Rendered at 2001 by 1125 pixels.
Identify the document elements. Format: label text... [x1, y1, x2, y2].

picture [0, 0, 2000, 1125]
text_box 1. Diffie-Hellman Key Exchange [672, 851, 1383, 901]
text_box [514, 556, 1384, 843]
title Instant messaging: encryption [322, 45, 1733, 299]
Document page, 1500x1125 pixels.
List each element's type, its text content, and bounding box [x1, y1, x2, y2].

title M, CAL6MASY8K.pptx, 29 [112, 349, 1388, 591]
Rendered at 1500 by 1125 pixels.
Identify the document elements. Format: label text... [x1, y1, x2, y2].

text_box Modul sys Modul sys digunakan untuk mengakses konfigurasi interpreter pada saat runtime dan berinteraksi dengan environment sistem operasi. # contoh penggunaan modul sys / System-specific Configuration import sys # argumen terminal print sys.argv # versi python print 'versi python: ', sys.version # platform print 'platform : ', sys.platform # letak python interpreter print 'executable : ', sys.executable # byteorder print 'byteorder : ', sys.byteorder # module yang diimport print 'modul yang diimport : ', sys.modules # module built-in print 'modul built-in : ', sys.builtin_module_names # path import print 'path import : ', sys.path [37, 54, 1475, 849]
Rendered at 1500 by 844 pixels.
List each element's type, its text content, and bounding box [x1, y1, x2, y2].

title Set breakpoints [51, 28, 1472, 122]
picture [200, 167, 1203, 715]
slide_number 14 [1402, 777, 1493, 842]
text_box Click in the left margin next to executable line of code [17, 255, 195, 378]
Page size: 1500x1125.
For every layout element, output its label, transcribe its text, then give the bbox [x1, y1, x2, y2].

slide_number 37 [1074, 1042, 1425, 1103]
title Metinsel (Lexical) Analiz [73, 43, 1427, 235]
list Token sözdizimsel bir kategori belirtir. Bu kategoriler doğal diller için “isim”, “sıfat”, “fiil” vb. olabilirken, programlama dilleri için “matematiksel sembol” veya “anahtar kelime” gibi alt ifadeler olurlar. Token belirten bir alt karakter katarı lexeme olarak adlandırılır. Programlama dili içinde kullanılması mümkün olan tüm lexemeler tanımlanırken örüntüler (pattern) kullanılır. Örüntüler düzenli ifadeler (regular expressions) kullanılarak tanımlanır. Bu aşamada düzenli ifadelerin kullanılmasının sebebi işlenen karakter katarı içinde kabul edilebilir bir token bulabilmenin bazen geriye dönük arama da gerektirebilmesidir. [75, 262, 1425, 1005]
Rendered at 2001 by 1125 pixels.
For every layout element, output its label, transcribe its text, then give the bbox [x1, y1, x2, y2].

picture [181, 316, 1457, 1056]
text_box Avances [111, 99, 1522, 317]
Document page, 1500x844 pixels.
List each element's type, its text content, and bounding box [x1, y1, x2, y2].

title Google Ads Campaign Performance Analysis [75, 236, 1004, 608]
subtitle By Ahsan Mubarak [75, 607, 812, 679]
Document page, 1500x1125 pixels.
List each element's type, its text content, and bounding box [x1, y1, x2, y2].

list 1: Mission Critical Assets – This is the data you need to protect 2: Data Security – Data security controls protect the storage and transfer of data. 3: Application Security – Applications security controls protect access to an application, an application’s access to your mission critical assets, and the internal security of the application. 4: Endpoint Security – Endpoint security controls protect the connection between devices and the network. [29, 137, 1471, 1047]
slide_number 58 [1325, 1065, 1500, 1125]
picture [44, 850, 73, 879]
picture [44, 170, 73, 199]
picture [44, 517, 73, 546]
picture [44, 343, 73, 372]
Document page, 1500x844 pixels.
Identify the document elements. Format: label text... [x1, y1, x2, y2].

**AIM OF THE EXERCISE:** Repeat the lines from the first one in the records through the line containing "Rendered at 1500 by 1125 pixels.", exactly as written, and nothing else.

**WRITTEN ANSWER:**
Rendered at 2001 by 1125 pixels.
Identify the document elements. Format: label text... [x1, y1, x2, y2].

picture [0, 0, 2000, 1125]
text_box 1. Diffie-Hellman Key Exchange [672, 851, 1383, 901]
text_box [514, 556, 1384, 843]
title Instant messaging: encryption [322, 45, 1733, 299]
Document page, 1500x1125 pixels.
List each element's type, its text content, and bounding box [x1, y1, x2, y2].

title M, CAL6MASY8K.pptx, 29 [112, 349, 1388, 591]
Rendered at 1500 by 1125 pixels.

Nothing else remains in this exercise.